§ EXERCISE PASSAGE:

>>>

CNBC’s #Disruptor50 features private companies whose cutting-edge breakthroughs are changing the face of business. Now in its 8th year, this year’s #Disruptor50 features change-makers in tech, education, cybersecurity, and online payments. At the head of that 50 strong list is San Francisco-based e-commerce-enabler, Stripe.
Stripe is #1 on CNBC’s Disruptor 50
Stripe is a global e-payments solutions provider that helps businesses accept online payments. Started in 2010 by brothers Patrick and John Collison, the startup developed an instant payments service that has seen it win clients like Amazon, Lyft, and Zoom.
Lockdown Boon
While many brick-and-mortar businesses suffered under lockdown measures necessitated by covid-19, the pandemic opened up e-commerce channels. More businesses moved online, and individuals making online purchases increased the demand for e-payment systems like Stripe.
Clients like Zoom saw their numbers rise some 20 times during the lockdown, while Slack rose by 80%. Meanwhile, another client Instacart rose by 300% in the same period. All of these added to Stripe’s 2.9% + 30 cents fee, boosting the company’s prospects.

<<<

§ EXERCISE SET:
[a] In the Stripe article, rewrite the part between "Clients like Zoom" and "the company’s prospects.", inclusive, replacing "Meanwhile" with "At the same time".
[b] Continue the Stripe article after its last sentence.

§ INFORMATION SHOWN:

>>>

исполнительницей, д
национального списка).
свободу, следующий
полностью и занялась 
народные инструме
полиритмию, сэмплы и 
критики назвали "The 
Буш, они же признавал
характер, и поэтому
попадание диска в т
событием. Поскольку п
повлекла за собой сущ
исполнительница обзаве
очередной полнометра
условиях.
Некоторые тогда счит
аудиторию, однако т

<<<

§ ANSWERS BELOW:
[a]
Clients like Zoom saw their numbers rise some 20 times during the lockdown, while Slack rose by 80%. At the same time, another client Instacart rose by 300% in the same period. All of these added to Stripe’s 2.9% + 30 cents fee, boosting the company’s prospects.

[b]
This helped Stripe secure $600m in funding in the heat of the coronavirus pandemic in April. The investment from Andreessen Horowitz and co brought Stripe’s valuation to an estimated $36b.
Stripe is Developer-Focused
The rise of Stripe could be attributed to its developer-focused platform. As reported before, Stripe’s platform required companies to write only a few lines of code to scale up their operations.
Stripe is looking to provide lending solutions to its customers through Stripe Capital. The Stripe Atlas platform which helps startups to register and start business enjoyed more than 200% rise in new registrations in April. All of these could lead to a rise in revenue streams for the company that’s been described as the internet’s toll collector.
Have you used Stripe to accept payments before?